A security framework can use a certificate to authenticate the intended security principal in the Managed Entity to other security principals, as part of establishing mutually-authenticated secure communications. The certificate can be preprovisioned or remotely provisioned, as discussed in oneM2M TS-0003 [3]. If a certificate is remotely provisioned, then a Remote Security Provisioning Framework (RSPF) should be used as described in clause 8.3 of oneM2M TS0003 [3], or my certificate file credential information elements may be configured to the Managed Entity as described in the present specification.

My certificate file credential information elements include the media type of file containing the certificate, the file containing the certificate, and a list of Security Usage Identifiers (SUID) for which the certificate may be used.

6.2.2.6 Trust anchor credential information elements

A security framework can use one or more trust anchor certificates (also known as "root Certificate Authority certificates" or" root of trust certificates"). These trust anchor certificates are used by a security principal on the Managed Entity for validating certificates of other security principals as part of establishing mutually-authenticated secure communications.

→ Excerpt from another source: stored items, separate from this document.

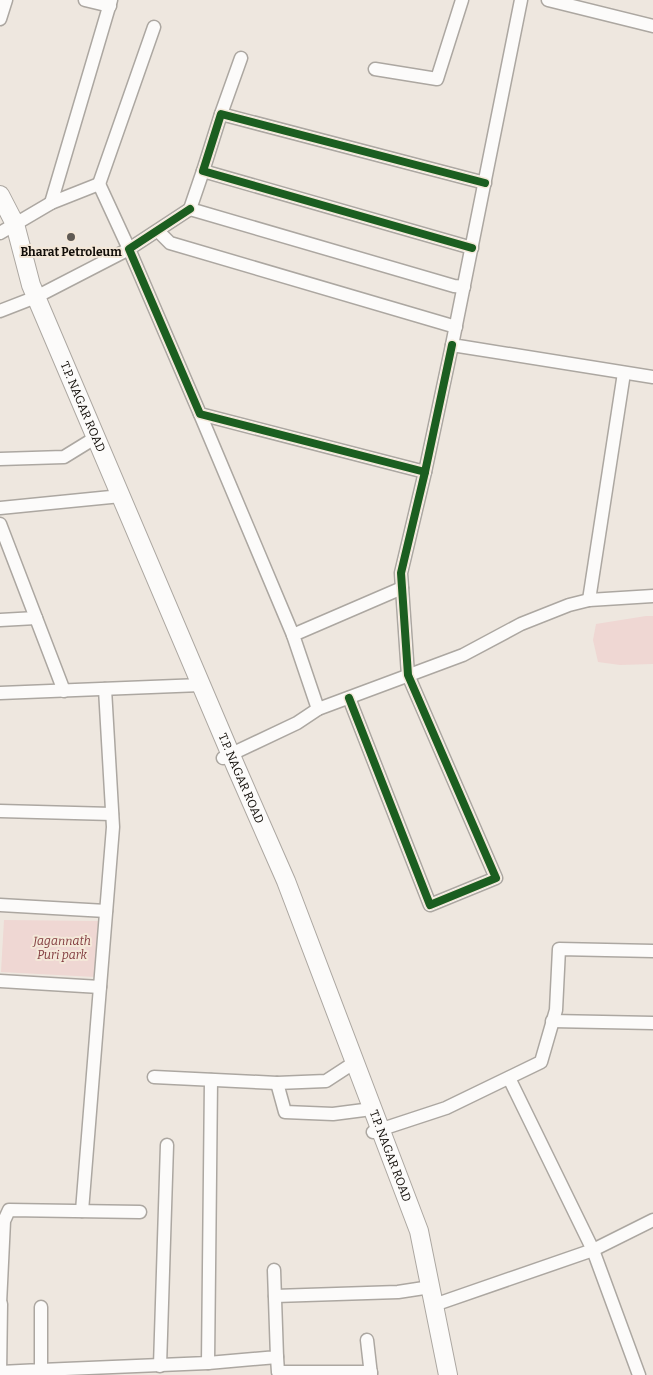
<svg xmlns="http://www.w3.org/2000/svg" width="653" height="1375" font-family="Bitter,serif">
<rect width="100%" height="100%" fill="#eee7df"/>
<g fill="#efd7d3">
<polygon points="646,616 653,616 653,664 620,665 598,662 593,640 596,624"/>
<polygon points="4,920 99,921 95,977 1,972"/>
</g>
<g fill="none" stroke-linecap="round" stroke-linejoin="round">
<defs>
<g id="street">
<polyline points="85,0 110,6"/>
<polyline points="521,0 452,345 653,377"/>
<polyline points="548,0 653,26"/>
<polyline points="0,19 6,0"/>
<polyline points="375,69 437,79 462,0"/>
<polyline points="221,114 241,58"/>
<polyline points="203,171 190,209 454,286 464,287"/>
<polyline points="99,184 154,27"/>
<polyline points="51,203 111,0"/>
<polyline points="190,209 129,249 200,414 425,472 452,345"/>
<polyline points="158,231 170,243 456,327"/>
<polyline points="0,233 51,203 99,184 129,249 36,297 0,311"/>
<polyline points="472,248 203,171 221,114 485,183"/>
<polyline points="200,414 293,635"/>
<polyline points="0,459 64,457 90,441"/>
<polyline points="0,508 121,496"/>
<polyline points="0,524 64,691"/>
<polyline points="589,600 624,373"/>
<polyline points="0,620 36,618"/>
<polyline points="0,693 201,685"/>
<polyline points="349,698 430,905 496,878 408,675 401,573 425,472"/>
<polyline points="318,709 293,635 402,588"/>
<polyline points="223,758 297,723 318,709 463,655 521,624 569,605 589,600 653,596"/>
<polyline points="0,811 112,814"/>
<polyline points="0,905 106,911"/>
<polyline points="0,981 100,987 113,827 105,689"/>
<polyline points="552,1021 653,1023"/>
<polyline points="349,1066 326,1081 277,1083 285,1112 333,1114 364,1110"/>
<polyline points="154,1077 277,1083"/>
<polyline points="509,1078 593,1250 653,1220"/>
<polyline points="373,1132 446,1108 541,1062 556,1010 559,949 653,951"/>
<polyline points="82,1211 100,987"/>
<polyline points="275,1296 398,1292 424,1288"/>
<polyline points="0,1304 4,1221 9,1210 140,1212"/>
<polyline points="434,1305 593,1250 639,1375"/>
<polyline points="367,1340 371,1375"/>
<polyline points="277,1357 278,1372 371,1372"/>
<polyline points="208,1363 277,1357 274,1270"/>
<polyline points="160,1366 167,1145"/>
<polyline points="0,1372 41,1370 41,1307"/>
<polyline points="0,1375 1,1304"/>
<polyline points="41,1375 41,1370 208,1363 211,1080"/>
</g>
<g id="secondary">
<path id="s1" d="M 0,195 L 15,224 L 31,285 L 236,767 L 286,881 L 419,1231 L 448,1375"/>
</g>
</defs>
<use href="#street" stroke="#aca7a1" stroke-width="15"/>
<use href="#secondary" stroke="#aca7a1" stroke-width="20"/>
<use href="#street" stroke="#fcfbfa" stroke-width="12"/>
<use href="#secondary" stroke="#fcfbfa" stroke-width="18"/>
<defs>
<g id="cycleway">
<polyline points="190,209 129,249 200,414 425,472 452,345"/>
<polyline points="472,248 203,171 221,114 485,183"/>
<polyline points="349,698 430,905 496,878 408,675 401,573 425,472"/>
</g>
</defs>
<use href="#cycleway" stroke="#f4e8d9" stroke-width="11"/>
<use href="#cycleway" stroke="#1b5e20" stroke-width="8"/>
</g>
<circle fill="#5f5a54" stroke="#f4e8d9" stroke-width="2" cx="71" cy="237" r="5"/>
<g text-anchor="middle" stroke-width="4" stroke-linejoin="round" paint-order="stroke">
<g font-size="12" font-weight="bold" fill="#120e09" stroke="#f4e8d9">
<text x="71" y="256">Bharat Petroleum</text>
</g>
<g font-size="12" fill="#120e09" stroke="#f4e8d9">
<text dy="4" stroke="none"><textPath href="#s1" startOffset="228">T.P. NAGAR ROAD</textPath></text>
<text dy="4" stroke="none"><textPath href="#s1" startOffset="632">T.P. NAGAR ROAD</textPath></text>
<text dy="4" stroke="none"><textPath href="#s1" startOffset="1038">T.P. NAGAR ROAD</textPath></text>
</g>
<g font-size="12" font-style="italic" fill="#813b3e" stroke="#f4e8d9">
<text x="62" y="945">Jagannath<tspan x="62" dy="14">Puri park</tspan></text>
</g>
</g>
</svg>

The trust anchor credential information elements include a hash-value-based identifier of the trust anchor certificate, along with a URL from which the trust anchor certificate can be retrieved. The Managed Entity can compute the hash value for the locally stored trust anchor certificates to determine if there is a match with the hash value in the information elements. If there is no match for the trust anchor certificates in local storage, then the Managed Entity retrieves the trust anchor certificate from the URL, and verifies that the hash value of the retrieved trust anchor certificate is a match for the hash value in the information elements.

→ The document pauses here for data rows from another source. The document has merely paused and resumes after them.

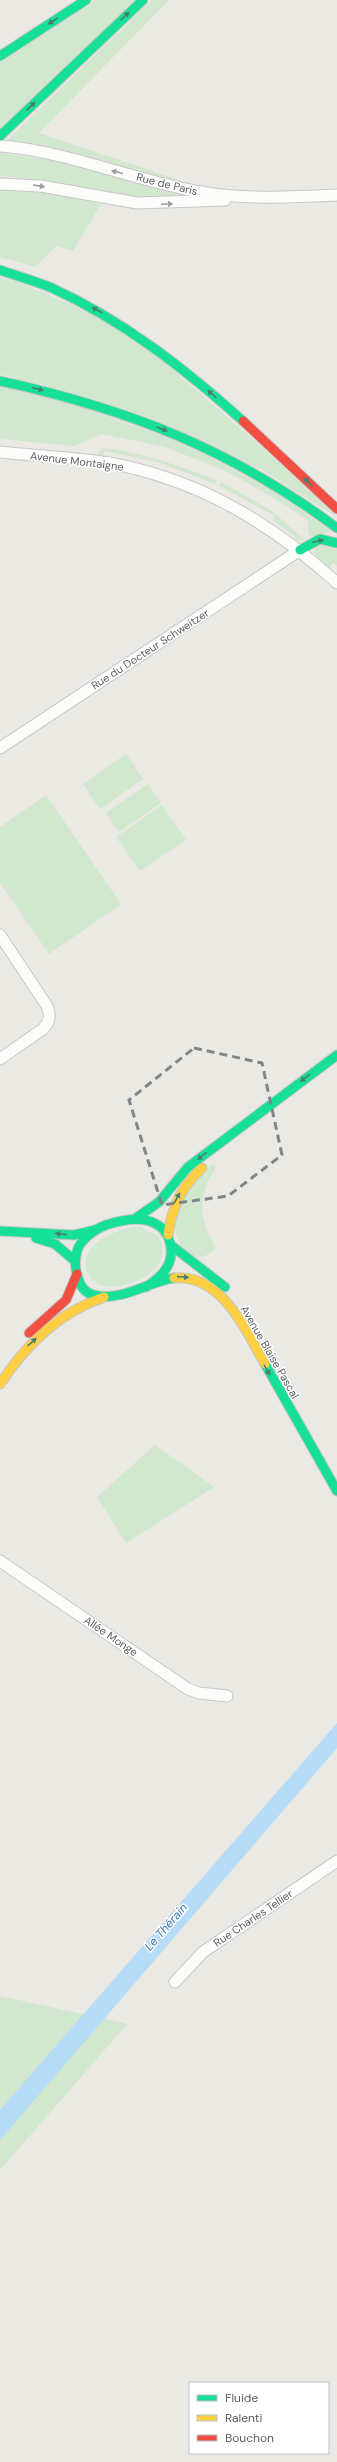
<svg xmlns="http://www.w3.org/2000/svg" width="337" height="2462" viewBox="0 0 337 2462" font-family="'DM Sans',sans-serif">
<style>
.green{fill:#d1e7ce}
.water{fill:#b6dcf7}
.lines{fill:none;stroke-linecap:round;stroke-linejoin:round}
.street-casing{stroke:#c7c7c6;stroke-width:13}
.fast-casing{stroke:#c5c6c4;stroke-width:11}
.slow-casing{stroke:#c5c6c4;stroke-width:11}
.jam-casing{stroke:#c5c6c4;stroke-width:11}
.street{stroke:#fcfcfb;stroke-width:11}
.fast{stroke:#16e098;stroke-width:9}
.slow{stroke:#ffcf43;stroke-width:9}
.jam{stroke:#f24e42;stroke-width:9}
.oneway{fill:#497e70}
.oneway2{fill:#9b9d9f}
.marked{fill:none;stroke:#828587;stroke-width:3;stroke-dasharray:8 5;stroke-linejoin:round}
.labels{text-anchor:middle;stroke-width:3;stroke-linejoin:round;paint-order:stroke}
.street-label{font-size:11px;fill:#5a5e62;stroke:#fff}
.water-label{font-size:12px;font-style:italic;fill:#3a76b3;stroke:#fff}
</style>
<rect width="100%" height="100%" fill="#eae9e4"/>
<g class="green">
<polygon points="95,0 136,0 0,128 0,62"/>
<polygon points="152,0 169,0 39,133 191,184 48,148 5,142"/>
<polygon points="0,153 51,160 191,195 191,199 112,195 42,180 0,176"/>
<polygon points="0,189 35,190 101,204 73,251 56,246 35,267 0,257"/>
<polygon points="0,277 18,282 82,309 145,346 264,449 337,517 261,469 0,374"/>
<polygon points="0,387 76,405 168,438 206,455 276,493 331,531 313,538 308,533 308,520 274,498 226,471 165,447 102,434 74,446 0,439"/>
<path d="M 102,448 C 142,452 179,466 217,480 L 215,484 L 158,462 L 104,451 L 103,458 L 97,454 Z"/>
<polygon points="221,482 272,511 305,540 298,541 295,539 296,537 273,520 275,516 219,486"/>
<polygon points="320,545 337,547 337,566 333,563 329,568 314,553 315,548"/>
<polygon points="126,754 143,779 100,809 83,784"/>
<polygon points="148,784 161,803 119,832 106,813"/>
<polygon points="46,795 121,904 49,954 0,883 0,827"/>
<polygon points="162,805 186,840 140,871 116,837"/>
<path d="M 214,1163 L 216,1167 C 197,1198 198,1217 216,1248 C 212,1251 206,1257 200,1257 C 182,1260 173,1232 175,1218 C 176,1202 201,1172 214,1163 Z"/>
<path d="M 135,1227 L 141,1227 L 158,1236 C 183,1272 103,1306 88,1274 C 84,1267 84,1260 88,1253 C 97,1237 118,1230 135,1227 Z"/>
<polygon points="155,1445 214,1487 126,1543 97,1497"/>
<polygon points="0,1996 127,2024 0,2170"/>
</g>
<polygon class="water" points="337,1723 337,1748 0,2140 0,2110"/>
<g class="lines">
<defs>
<g id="street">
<path d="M 0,146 C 68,151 134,181 201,192 C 246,200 291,197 337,195"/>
<polyline points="0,184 41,186 137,203 225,200"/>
<path d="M 0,452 C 36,456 73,457 109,463 C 198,479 271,523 337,583"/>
<polyline points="0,748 300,550"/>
<path d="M 0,935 L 47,1006 C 51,1015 50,1022 43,1029 L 0,1059"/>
<polyline points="0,1561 188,1689 199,1693 227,1696"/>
<polyline points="175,1982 203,1952 337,1861"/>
</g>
<g id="fast">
<polyline points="0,56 86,0"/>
<polyline points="0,136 143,0"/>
<path d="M 0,270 C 17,276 35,281 52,288 C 124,321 185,369 243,421"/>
<path d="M 0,381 C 128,409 231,449 337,528"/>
<polyline points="300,550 320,539 337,543"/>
<polyline points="136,1218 159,1202 188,1167 337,1055"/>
<polyline points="0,1231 74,1235 95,1230"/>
<polyline points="36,1238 55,1244 75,1261"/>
<polyline points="172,1246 225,1287"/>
<path d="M 146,1287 C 163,1276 175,1263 170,1243 C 168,1235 164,1228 156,1224 C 141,1215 121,1220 106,1225 C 95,1229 80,1240 77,1251 C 73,1265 77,1292 94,1295 C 122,1302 147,1282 174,1278"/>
<polyline points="265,1364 337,1491"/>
</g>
<g id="slow">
<path d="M 168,1235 C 172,1208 181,1187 202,1168"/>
<path d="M 174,1278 C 222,1274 245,1329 265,1364"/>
<path d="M 0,1384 C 25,1346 60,1312 104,1297"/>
</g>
<g id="jam">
<polyline points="243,421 337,509"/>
<polyline points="29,1333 66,1300 77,1274"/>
</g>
</defs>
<use href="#street" class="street-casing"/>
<use href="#fast" class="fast-casing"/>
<use href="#slow" class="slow-casing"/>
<use href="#jam" class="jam-casing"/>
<use href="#street" class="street"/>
<use href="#fast" class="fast"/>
<use href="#slow" class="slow"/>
<use href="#jam" class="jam"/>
</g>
<defs><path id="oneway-solid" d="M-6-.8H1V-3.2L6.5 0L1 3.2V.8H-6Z"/></defs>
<g class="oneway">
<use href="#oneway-solid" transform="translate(125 16) rotate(-43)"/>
<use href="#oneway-solid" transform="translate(53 21) rotate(147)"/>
<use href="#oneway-solid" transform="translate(31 106) rotate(-44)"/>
<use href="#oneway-solid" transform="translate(97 310) rotate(-152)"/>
<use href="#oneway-solid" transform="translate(38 389) rotate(13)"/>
<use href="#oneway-solid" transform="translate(212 394) rotate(-138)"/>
<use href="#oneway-solid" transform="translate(162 429) rotate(23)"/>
<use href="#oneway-solid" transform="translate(308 482) rotate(-137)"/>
<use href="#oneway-solid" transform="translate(318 541) rotate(-14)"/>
<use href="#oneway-solid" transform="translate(305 1078) rotate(143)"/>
<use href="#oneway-solid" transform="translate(202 1156) rotate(142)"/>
<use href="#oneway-solid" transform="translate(177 1198) rotate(-61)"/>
<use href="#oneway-solid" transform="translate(61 1234) rotate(-173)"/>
<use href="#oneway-solid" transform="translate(183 1277) rotate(4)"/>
<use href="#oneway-solid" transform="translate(32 1342) rotate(-42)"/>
<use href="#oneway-solid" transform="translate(267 1370) rotate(60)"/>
</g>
<g class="oneway2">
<use href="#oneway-solid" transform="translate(117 172) rotate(-166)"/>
<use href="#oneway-solid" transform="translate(39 186) rotate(9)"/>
<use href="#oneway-solid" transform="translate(167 204) rotate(-2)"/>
</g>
<path class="marked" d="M 194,1048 L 262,1063 L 282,1155 L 228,1196 L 162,1205 L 129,1100 Z"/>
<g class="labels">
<g class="street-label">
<text transform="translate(167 184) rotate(14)" y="4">Rue de Paris</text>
<text transform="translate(77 461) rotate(7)" y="4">Avenue Montaigne</text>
<text transform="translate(150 649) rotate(-33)" y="4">Rue du Docteur Schweitzer</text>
<text transform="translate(270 1352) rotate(60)" y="4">Avenue Blaise Pascal</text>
<text transform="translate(111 1636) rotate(34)" y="4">Allée Monge</text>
<text transform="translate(253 1918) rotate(-34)" y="4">Rue Charles Tellier</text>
</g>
<g class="water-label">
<text transform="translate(166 1927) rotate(-49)" y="4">Le Thérain</text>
</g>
</g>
<rect x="189" y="2382" width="140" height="72" fill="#ffffff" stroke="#bdbfc0"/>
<rect x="197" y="2395" width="20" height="6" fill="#16e098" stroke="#bdbfc0"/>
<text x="225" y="2402" font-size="12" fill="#5a5e62">Fluide</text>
<rect x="197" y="2415" width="20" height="6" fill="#ffcf43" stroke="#bdbfc0"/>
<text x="225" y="2422" font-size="12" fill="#5a5e62">Ralenti</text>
<rect x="197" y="2435" width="20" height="6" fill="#f24e42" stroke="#bdbfc0"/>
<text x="225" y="2442" font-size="12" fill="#5a5e62">Bouchon</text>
</svg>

6.2.2.7 MAF Client registration configuration information elements

A security framework can use a MAF to establish symmetric key in a security principal in the Managed Entity and one or more other security principals, with the symmetric key used for establishing mutually-authenticated secure communications between the security principals. In this case, the security principals are MAF Clients. The security principal in the Managed Entity shall perform the MAF Client registration procedure, described in clause 8.8.2.3 of oneM2M TS-0003 [3] before the MAF facilitates establishing the symmetric keys.

The MAF Client registration configuration information elements configure the security principal in the Managed Entity for the MAF Client registration procedure, as described in clause 8.8.3.2 of oneM2M TS-0003 [3].

6.2.2.8 MEF Client registration configuration information elements

A security framework can use a MEF to provision credentials to a security principal (an MEF Client) in the Managed Entity for establishing mutually-authenticated secure communications between the security principal and another entity such as a security principal or MAF or MEF or device management server. The security principal in the Managed Entity shall perform the MEF Client registration procedure, described in clause 8.3.5.2.3 of oneM2M TS-0003 [3] before the MEF provisions credentials.

The MEF Client registration configuration information elements configure the security principal in the Managed Entity for the MEF Client registration procedure, as described in clause 8.3.7.2 of oneM2M TS-0003 [3].